▶ _TASK ITEM_
Search the data for the string "school" and extract every line where it appears.

<<<<

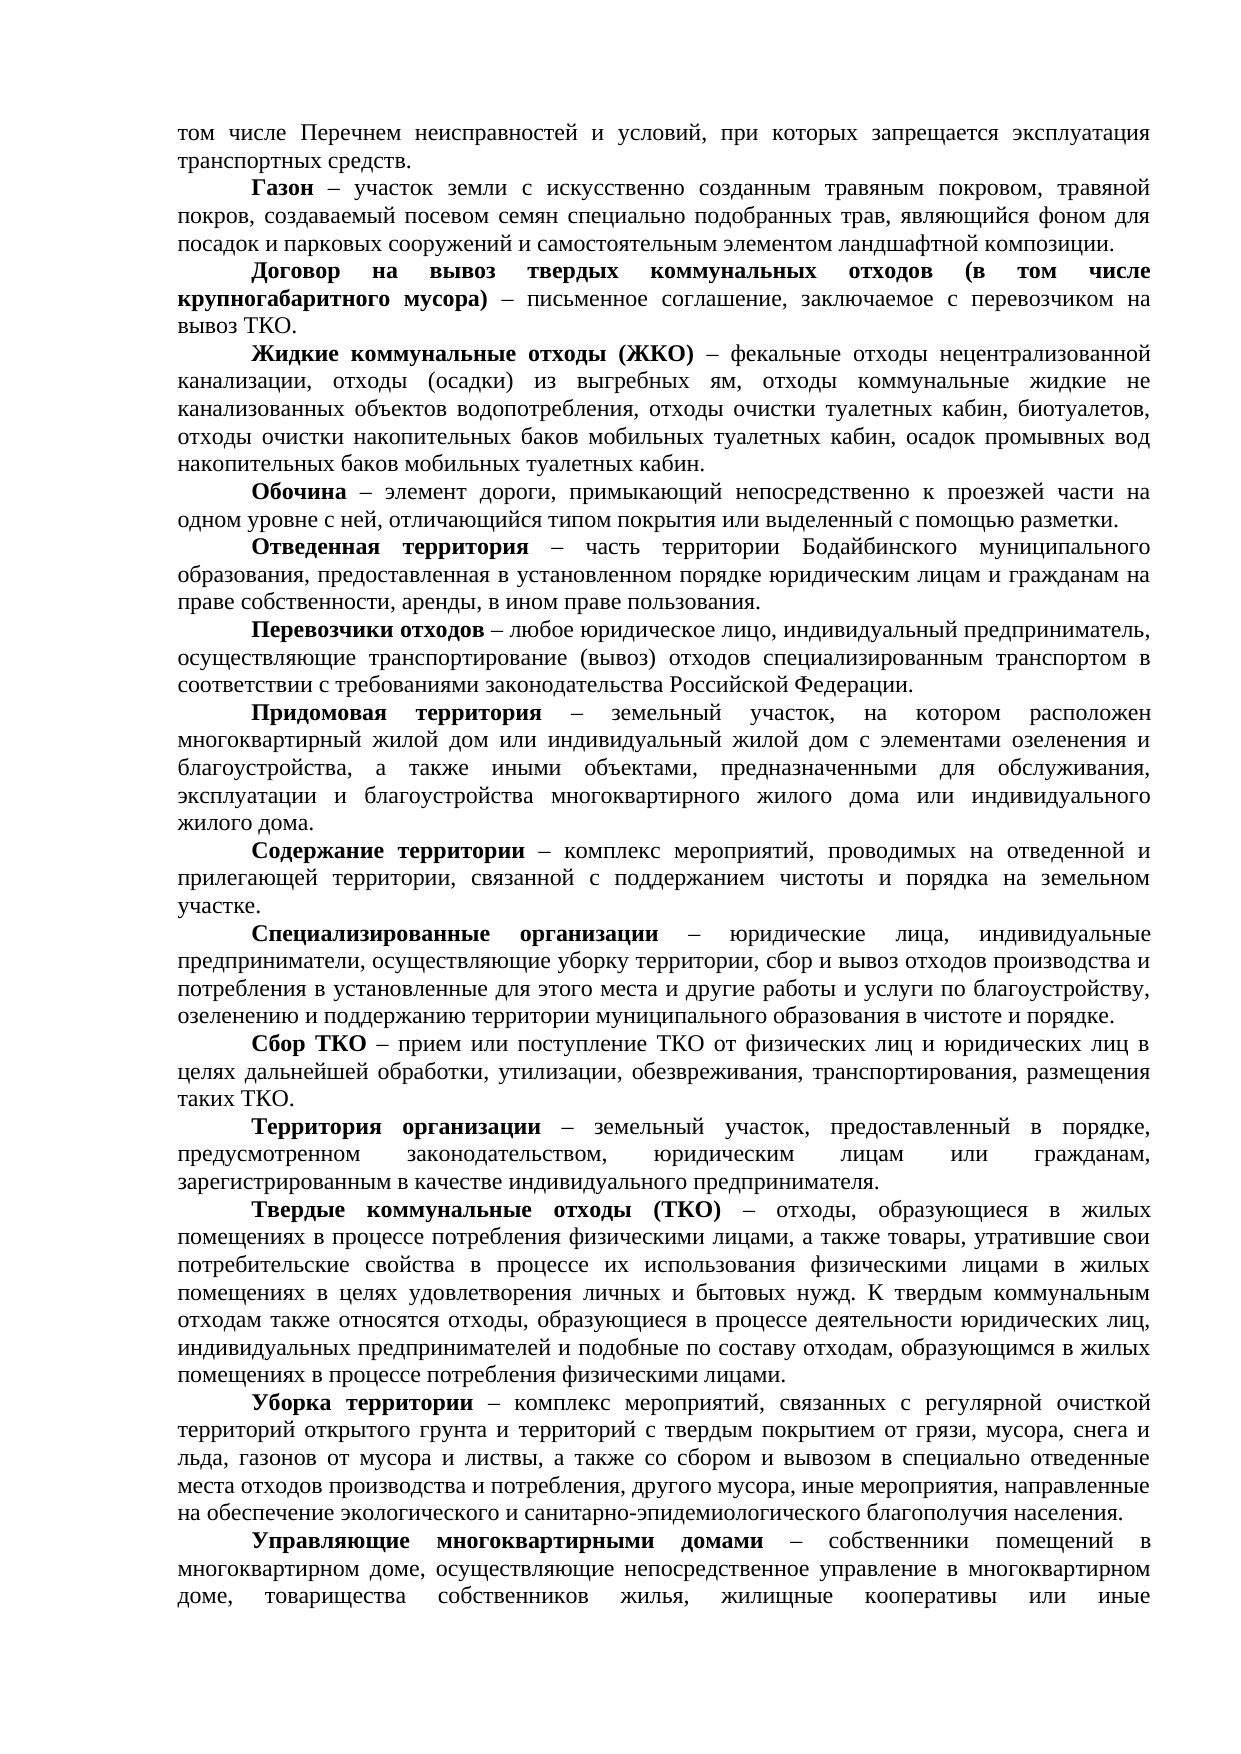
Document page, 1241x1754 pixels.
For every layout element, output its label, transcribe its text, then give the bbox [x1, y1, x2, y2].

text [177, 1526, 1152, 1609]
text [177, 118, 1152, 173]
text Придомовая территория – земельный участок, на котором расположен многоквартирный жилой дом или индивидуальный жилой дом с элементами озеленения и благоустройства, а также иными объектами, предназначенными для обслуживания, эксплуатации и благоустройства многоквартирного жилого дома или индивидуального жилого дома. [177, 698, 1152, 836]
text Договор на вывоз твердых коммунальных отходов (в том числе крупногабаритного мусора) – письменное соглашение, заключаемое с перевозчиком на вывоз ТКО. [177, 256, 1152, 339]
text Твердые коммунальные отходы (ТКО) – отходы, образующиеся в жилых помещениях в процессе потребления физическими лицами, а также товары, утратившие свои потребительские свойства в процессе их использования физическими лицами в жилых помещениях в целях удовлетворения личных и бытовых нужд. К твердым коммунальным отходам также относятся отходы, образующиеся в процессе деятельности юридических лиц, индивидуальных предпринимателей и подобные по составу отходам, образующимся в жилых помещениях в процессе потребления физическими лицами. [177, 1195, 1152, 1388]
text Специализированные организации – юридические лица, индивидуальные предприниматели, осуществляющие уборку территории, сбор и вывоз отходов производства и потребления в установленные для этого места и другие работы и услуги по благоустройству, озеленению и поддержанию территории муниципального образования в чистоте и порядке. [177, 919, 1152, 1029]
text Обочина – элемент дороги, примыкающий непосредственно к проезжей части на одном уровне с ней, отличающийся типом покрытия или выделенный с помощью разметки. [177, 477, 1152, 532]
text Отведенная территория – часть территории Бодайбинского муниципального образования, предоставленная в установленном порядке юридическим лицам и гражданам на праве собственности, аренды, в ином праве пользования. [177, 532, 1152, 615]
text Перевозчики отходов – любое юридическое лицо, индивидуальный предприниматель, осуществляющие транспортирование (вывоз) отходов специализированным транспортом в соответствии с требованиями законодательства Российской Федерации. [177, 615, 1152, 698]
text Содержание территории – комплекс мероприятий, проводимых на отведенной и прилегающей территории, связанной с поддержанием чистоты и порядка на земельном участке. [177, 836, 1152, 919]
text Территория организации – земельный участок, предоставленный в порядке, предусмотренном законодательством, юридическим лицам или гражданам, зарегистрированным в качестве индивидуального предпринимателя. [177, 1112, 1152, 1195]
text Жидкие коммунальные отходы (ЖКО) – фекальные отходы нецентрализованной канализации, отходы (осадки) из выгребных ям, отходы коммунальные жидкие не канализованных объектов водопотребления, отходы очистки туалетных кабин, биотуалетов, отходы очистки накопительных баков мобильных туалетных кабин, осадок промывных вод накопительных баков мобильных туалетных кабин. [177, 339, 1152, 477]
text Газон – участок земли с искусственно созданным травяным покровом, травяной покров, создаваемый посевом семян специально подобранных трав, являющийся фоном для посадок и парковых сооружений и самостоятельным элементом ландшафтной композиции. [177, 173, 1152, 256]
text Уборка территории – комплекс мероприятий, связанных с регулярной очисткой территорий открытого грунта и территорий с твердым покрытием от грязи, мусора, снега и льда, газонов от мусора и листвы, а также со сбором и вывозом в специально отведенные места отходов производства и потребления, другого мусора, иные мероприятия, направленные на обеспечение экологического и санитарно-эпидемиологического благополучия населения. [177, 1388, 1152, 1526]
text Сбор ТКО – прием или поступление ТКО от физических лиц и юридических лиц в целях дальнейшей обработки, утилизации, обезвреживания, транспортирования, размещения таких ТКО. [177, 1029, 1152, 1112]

>>>>
<<<<

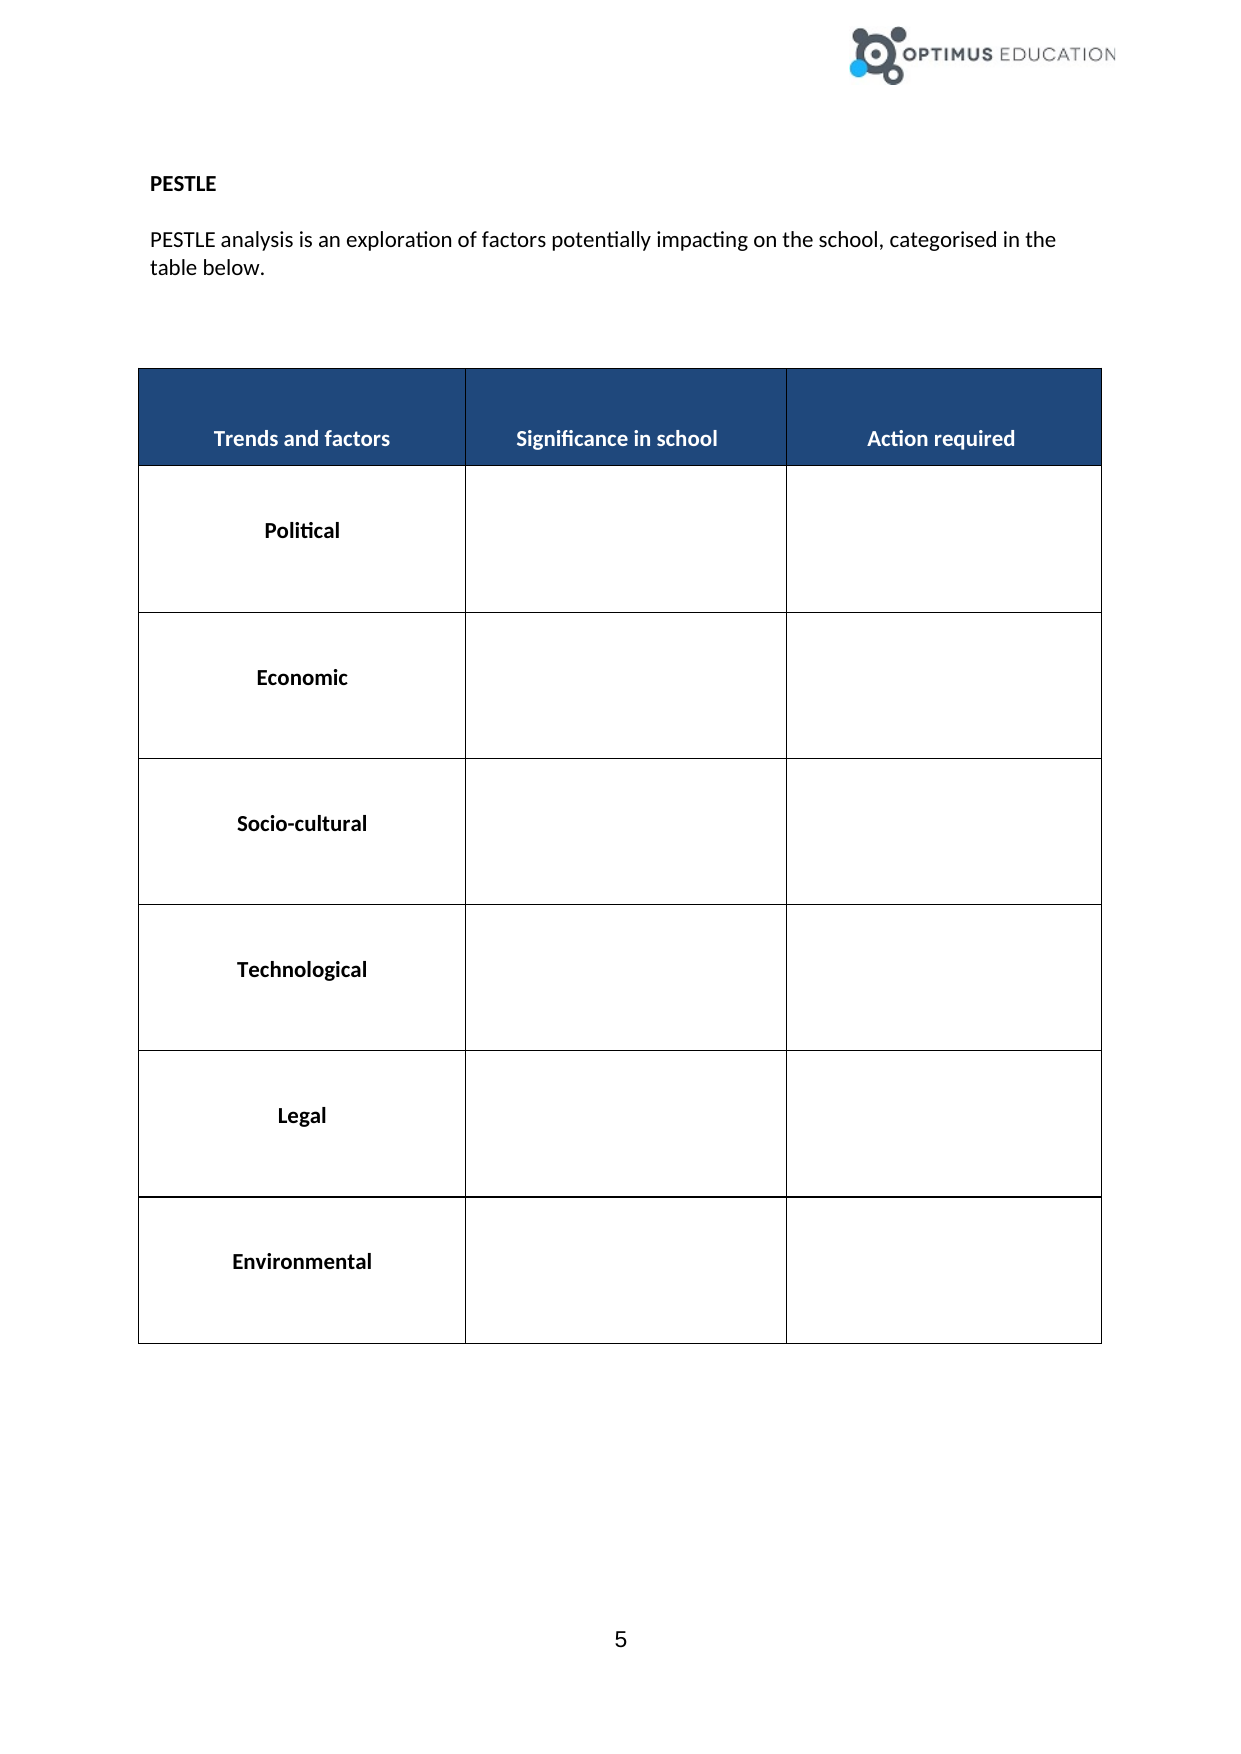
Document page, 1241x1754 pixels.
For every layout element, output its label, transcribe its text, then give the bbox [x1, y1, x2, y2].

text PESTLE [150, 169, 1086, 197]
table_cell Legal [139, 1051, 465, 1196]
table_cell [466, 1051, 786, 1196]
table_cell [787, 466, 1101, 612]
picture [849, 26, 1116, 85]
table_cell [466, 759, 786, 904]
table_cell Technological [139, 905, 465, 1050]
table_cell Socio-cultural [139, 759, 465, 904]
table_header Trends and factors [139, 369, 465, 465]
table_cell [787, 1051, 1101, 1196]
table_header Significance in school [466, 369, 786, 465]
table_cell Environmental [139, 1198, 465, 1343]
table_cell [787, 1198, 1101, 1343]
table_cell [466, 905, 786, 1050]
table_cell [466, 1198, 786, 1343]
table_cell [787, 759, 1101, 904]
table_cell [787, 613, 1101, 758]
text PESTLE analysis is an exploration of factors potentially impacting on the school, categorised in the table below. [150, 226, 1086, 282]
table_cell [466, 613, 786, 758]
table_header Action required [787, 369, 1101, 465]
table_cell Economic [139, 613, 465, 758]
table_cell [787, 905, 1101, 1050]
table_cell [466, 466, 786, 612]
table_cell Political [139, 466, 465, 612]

>>>>

▶ _SOLUTION TO THE PROBLEM_
table_header Significance in school [466, 369, 786, 465]
text PESTLE analysis is an exploration of factors potentially impacting on the school, categorised in the table below. [150, 226, 1086, 282]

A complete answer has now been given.